◆ **Dataset extract**
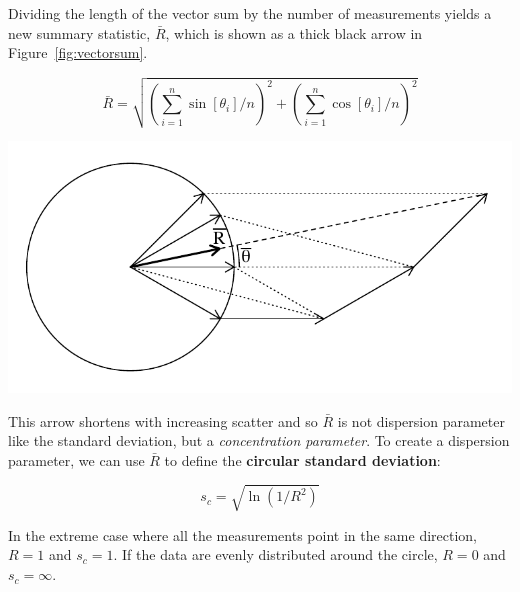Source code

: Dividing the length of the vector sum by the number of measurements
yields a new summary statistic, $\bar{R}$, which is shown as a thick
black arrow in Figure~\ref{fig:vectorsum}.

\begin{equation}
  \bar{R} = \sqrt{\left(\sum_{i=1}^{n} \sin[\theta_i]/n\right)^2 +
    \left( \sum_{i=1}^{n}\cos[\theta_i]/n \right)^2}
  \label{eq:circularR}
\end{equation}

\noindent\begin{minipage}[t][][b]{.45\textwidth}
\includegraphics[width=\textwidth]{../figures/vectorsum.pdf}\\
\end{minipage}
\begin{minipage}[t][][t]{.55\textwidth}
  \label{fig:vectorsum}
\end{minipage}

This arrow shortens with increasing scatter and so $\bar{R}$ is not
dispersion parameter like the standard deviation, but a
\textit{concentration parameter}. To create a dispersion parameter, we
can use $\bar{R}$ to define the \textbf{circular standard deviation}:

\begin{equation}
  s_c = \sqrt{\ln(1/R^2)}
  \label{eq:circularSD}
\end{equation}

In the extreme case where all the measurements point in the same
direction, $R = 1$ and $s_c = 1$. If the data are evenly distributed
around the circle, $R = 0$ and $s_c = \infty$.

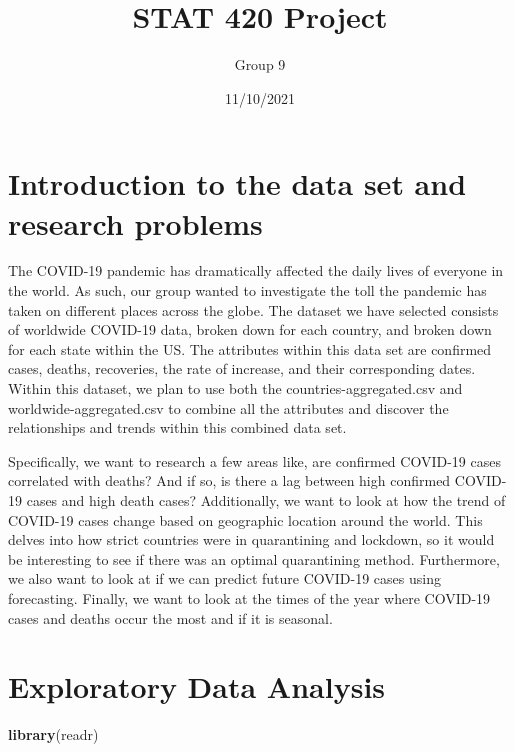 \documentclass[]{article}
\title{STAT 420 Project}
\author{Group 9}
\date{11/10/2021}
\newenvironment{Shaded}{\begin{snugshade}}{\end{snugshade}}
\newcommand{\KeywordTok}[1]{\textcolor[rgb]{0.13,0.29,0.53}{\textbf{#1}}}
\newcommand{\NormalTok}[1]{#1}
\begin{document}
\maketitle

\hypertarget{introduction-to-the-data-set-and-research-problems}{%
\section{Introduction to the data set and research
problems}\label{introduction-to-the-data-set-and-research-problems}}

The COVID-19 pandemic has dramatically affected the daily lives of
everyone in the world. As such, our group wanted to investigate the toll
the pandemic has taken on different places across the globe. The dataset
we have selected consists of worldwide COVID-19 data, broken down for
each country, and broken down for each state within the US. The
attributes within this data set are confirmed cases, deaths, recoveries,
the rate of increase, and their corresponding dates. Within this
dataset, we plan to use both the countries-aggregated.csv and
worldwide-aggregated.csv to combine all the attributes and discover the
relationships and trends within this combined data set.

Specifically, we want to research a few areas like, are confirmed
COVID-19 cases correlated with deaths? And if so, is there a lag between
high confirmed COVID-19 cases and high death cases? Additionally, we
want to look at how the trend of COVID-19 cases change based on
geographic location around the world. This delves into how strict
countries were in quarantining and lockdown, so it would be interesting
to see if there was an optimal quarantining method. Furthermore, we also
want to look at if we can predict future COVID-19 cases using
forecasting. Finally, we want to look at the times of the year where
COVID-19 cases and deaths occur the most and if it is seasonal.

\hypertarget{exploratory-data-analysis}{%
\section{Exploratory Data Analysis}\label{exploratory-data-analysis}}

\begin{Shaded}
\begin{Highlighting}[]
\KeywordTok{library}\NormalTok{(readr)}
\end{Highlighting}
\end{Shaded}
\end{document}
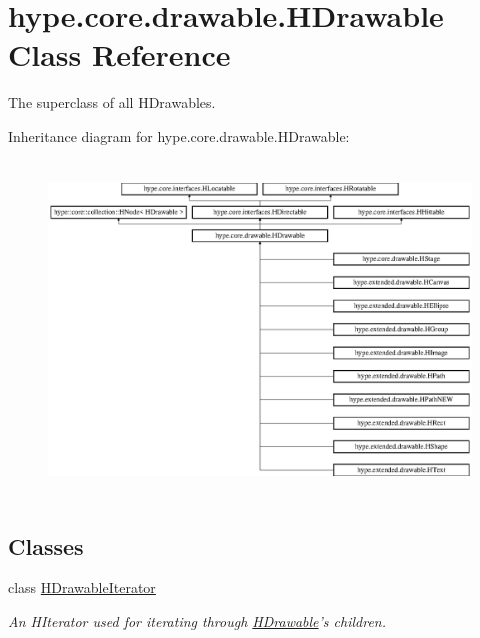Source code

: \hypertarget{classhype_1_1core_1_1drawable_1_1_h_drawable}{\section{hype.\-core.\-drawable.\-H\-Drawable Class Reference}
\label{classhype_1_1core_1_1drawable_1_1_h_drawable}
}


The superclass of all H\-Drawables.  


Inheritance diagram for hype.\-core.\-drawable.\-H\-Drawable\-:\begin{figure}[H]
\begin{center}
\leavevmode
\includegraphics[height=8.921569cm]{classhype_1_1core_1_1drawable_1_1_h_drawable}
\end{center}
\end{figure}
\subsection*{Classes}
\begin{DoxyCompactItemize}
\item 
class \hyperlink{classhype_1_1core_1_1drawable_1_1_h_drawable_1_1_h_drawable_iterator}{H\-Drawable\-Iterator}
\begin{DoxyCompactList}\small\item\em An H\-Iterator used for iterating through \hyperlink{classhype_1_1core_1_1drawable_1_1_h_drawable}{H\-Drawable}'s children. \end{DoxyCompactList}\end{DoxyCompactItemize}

◆ **What to do**
Across the listing above, count every line containing the string "parameter" and give the result with no comment.

◆ **Response**
2